> **TASK DIRECTIONS**
Reproduce every line of the records below word for word, omitting the pictures from your answer.

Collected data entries
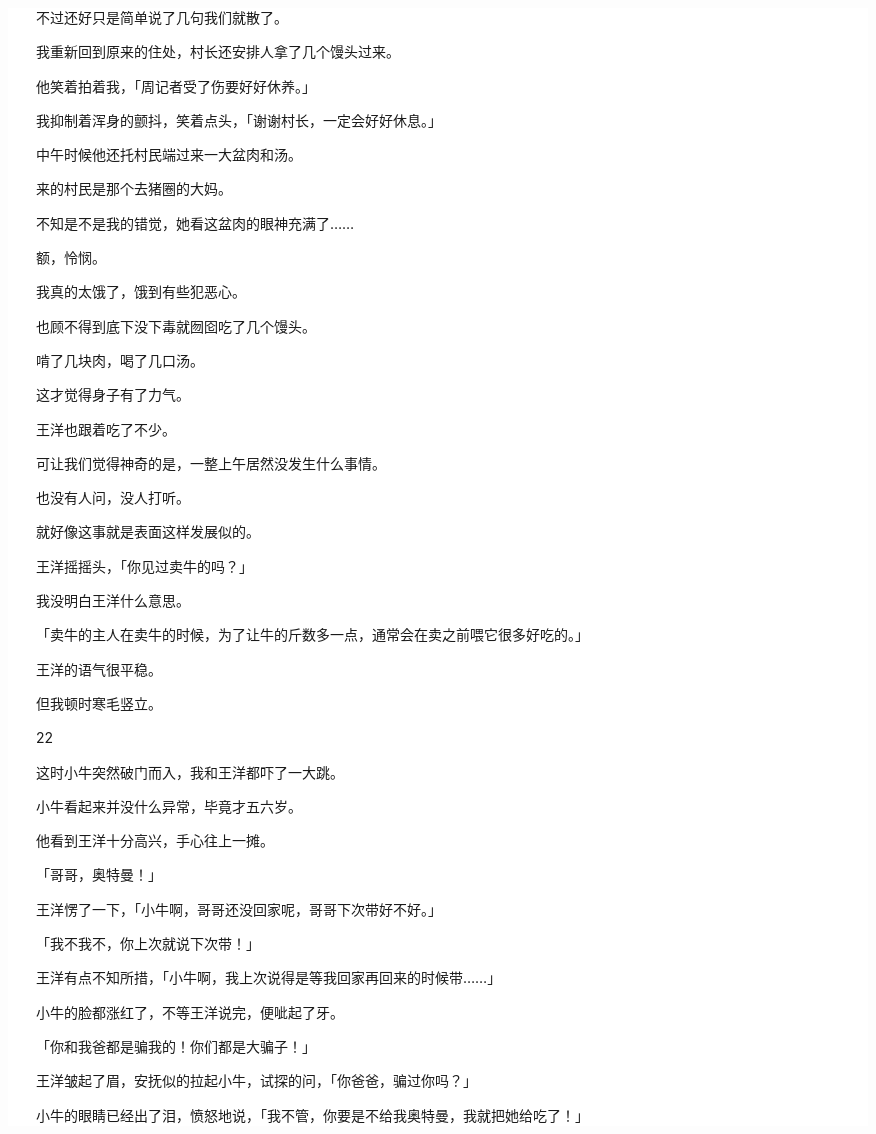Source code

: &emsp;&emsp;不过还好只是简单说了几句我们就散了。  
  
&emsp;&emsp;我重新回到原来的住处，村长还安排人拿了几个馒头过来。  
  
&emsp;&emsp;他笑着拍着我，「周记者受了伤要好好休养。」  
  
&emsp;&emsp;我抑制着浑身的颤抖，笑着点头，「谢谢村长，一定会好好休息。」  
  
&emsp;&emsp;中午时候他还托村民端过来一大盆肉和汤。  
  
&emsp;&emsp;来的村民是那个去猪圈的大妈。  
  
&emsp;&emsp;不知是不是我的错觉，她看这盆肉的眼神充满了……  
  
&emsp;&emsp;额，怜悯。  
  
&emsp;&emsp;我真的太饿了，饿到有些犯恶心。  
  
&emsp;&emsp;也顾不得到底下没下毒就囫囵吃了几个馒头。  
  
&emsp;&emsp;啃了几块肉，喝了几口汤。  
  
&emsp;&emsp;这才觉得身子有了力气。  
  
&emsp;&emsp;王洋也跟着吃了不少。  
  
&emsp;&emsp;可让我们觉得神奇的是，一整上午居然没发生什么事情。  
  
&emsp;&emsp;也没有人问，没人打听。  
  
&emsp;&emsp;就好像这事就是表面这样发展似的。  
  
&emsp;&emsp;王洋摇摇头，「你见过卖牛的吗？」  
  
&emsp;&emsp;我没明白王洋什么意思。  
  
&emsp;&emsp;「卖牛的主人在卖牛的时候，为了让牛的斤数多一点，通常会在卖之前喂它很多好吃的。」  
  
&emsp;&emsp;王洋的语气很平稳。  
  
&emsp;&emsp;但我顿时寒毛竖立。  
  
&emsp;&emsp;22  
  
&emsp;&emsp;这时小牛突然破门而入，我和王洋都吓了一大跳。  
  
&emsp;&emsp;小牛看起来并没什么异常，毕竟才五六岁。  
  
&emsp;&emsp;他看到王洋十分高兴，手心往上一摊。  
  
&emsp;&emsp;「哥哥，奥特曼！」  
  
&emsp;&emsp;王洋愣了一下，「小牛啊，哥哥还没回家呢，哥哥下次带好不好。」  
  
&emsp;&emsp;「我不我不，你上次就说下次带！」  
  
&emsp;&emsp;王洋有点不知所措，「小牛啊，我上次说得是等我回家再回来的时候带……」  
  
&emsp;&emsp;小牛的脸都涨红了，不等王洋说完，便呲起了牙。  
  
&emsp;&emsp;「你和我爸都是骗我的！你们都是大骗子！」  
  
&emsp;&emsp;王洋皱起了眉，安抚似的拉起小牛，试探的问，「你爸爸，骗过你吗？」  
  
&emsp;&emsp;小牛的眼睛已经出了泪，愤怒地说，「我不管，你要是不给我奥特曼，我就把她给吃了！」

> **ANSWER TO THIS TASK**
Source code

: &emsp;&emsp;不过还好只是简单说了几句我们就散了。  
  
&emsp;&emsp;我重新回到原来的住处，村长还安排人拿了几个馒头过来。  
  
&emsp;&emsp;他笑着拍着我，「周记者受了伤要好好休养。」  
  
&emsp;&emsp;我抑制着浑身的颤抖，笑着点头，「谢谢村长，一定会好好休息。」  
  
&emsp;&emsp;中午时候他还托村民端过来一大盆肉和汤。  
  
&emsp;&emsp;来的村民是那个去猪圈的大妈。  
  
&emsp;&emsp;不知是不是我的错觉，她看这盆肉的眼神充满了……  
  
&emsp;&emsp;额，怜悯。  
  
&emsp;&emsp;我真的太饿了，饿到有些犯恶心。  
  
&emsp;&emsp;也顾不得到底下没下毒就囫囵吃了几个馒头。  
  
&emsp;&emsp;啃了几块肉，喝了几口汤。  
  
&emsp;&emsp;这才觉得身子有了力气。  
  
&emsp;&emsp;王洋也跟着吃了不少。  
  
&emsp;&emsp;可让我们觉得神奇的是，一整上午居然没发生什么事情。  
  
&emsp;&emsp;也没有人问，没人打听。  
  
&emsp;&emsp;就好像这事就是表面这样发展似的。  
  
&emsp;&emsp;王洋摇摇头，「你见过卖牛的吗？」  
  
&emsp;&emsp;我没明白王洋什么意思。  
  
&emsp;&emsp;「卖牛的主人在卖牛的时候，为了让牛的斤数多一点，通常会在卖之前喂它很多好吃的。」  
  
&emsp;&emsp;王洋的语气很平稳。  
  
&emsp;&emsp;但我顿时寒毛竖立。  
  
&emsp;&emsp;22  
  
&emsp;&emsp;这时小牛突然破门而入，我和王洋都吓了一大跳。  
  
&emsp;&emsp;小牛看起来并没什么异常，毕竟才五六岁。  
  
&emsp;&emsp;他看到王洋十分高兴，手心往上一摊。  
  
&emsp;&emsp;「哥哥，奥特曼！」  
  
&emsp;&emsp;王洋愣了一下，「小牛啊，哥哥还没回家呢，哥哥下次带好不好。」  
  
&emsp;&emsp;「我不我不，你上次就说下次带！」  
  
&emsp;&emsp;王洋有点不知所措，「小牛啊，我上次说得是等我回家再回来的时候带……」  
  
&emsp;&emsp;小牛的脸都涨红了，不等王洋说完，便呲起了牙。  
  
&emsp;&emsp;「你和我爸都是骗我的！你们都是大骗子！」  
  
&emsp;&emsp;王洋皱起了眉，安抚似的拉起小牛，试探的问，「你爸爸，骗过你吗？」  
  
&emsp;&emsp;小牛的眼睛已经出了泪，愤怒地说，「我不管，你要是不给我奥特曼，我就把她给吃了！」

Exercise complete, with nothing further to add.